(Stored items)
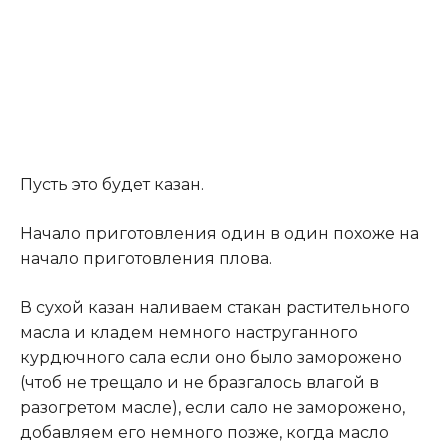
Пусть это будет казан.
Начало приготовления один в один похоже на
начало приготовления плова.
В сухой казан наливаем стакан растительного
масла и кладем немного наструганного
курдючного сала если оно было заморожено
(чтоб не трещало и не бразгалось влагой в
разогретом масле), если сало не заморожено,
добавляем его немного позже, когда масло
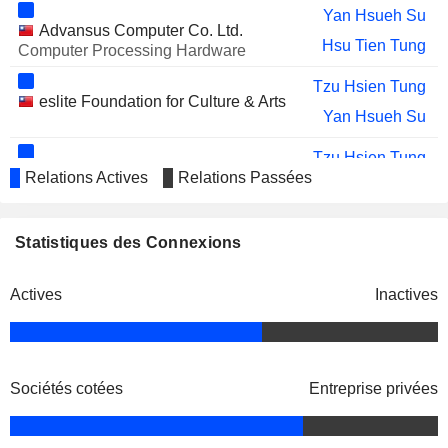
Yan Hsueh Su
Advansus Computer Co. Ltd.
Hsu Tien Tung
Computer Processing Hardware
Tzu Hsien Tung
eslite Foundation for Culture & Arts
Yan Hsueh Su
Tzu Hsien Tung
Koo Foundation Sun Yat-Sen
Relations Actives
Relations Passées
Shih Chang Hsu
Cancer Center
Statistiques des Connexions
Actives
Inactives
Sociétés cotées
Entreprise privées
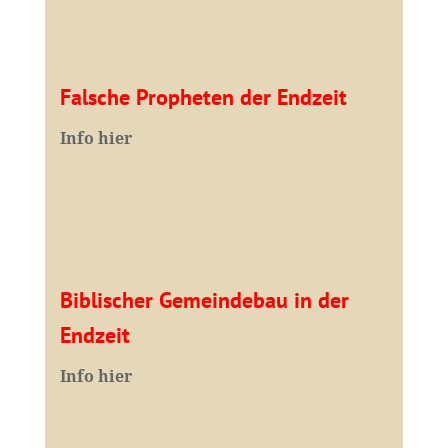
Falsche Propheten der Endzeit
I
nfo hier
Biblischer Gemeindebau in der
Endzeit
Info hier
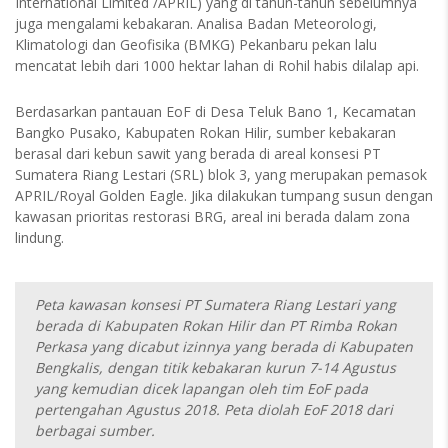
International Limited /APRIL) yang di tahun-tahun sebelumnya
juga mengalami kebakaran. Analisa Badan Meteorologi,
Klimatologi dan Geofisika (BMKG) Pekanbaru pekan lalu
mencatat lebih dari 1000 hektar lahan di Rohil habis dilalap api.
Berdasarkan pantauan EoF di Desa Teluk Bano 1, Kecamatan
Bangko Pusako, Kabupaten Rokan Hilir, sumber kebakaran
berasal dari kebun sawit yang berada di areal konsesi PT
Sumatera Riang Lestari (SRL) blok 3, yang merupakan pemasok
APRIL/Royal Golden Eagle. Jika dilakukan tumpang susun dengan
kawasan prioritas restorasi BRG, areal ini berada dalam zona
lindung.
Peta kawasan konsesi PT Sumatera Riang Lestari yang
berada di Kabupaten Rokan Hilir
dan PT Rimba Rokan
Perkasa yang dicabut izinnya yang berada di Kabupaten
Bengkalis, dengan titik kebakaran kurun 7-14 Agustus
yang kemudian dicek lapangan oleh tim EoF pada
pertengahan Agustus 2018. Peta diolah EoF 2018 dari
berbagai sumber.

...

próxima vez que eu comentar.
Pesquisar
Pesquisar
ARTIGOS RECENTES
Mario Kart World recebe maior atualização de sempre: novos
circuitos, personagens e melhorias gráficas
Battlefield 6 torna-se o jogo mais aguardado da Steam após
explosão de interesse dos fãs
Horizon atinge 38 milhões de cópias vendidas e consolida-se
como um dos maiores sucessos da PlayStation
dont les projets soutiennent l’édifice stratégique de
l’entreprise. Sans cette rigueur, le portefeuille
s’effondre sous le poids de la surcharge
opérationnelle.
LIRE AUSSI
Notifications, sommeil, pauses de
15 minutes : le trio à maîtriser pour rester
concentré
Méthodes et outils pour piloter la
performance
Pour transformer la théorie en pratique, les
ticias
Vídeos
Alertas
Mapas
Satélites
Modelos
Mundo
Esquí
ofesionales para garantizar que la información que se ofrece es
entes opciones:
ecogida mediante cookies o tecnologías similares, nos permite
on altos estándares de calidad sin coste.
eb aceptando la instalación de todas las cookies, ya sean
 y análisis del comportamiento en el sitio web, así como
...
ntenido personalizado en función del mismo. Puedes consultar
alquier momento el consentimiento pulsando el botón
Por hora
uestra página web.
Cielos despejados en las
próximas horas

- [WHAT THE TASK ASKS]: Write out the lines starting with the one that contains "próxima vez que eu comentar." and going on through the one that contains "Horizon atinge 38", switching "Pesquisar" to "Procurar" and leaving everything else unchanged.

- [RESULT OF THIS EXERCISE]:
próxima vez que eu comentar.
Procurar
Procurar
ARTIGOS RECENTES
Mario Kart World recebe maior atualização de sempre: novos
circuitos, personagens e melhorias gráficas
Battlefield 6 torna-se o jogo mais aguardado da Steam após
explosão de interesse dos fãs
Horizon atinge 38 milhões de cópias vendidas e consolida-se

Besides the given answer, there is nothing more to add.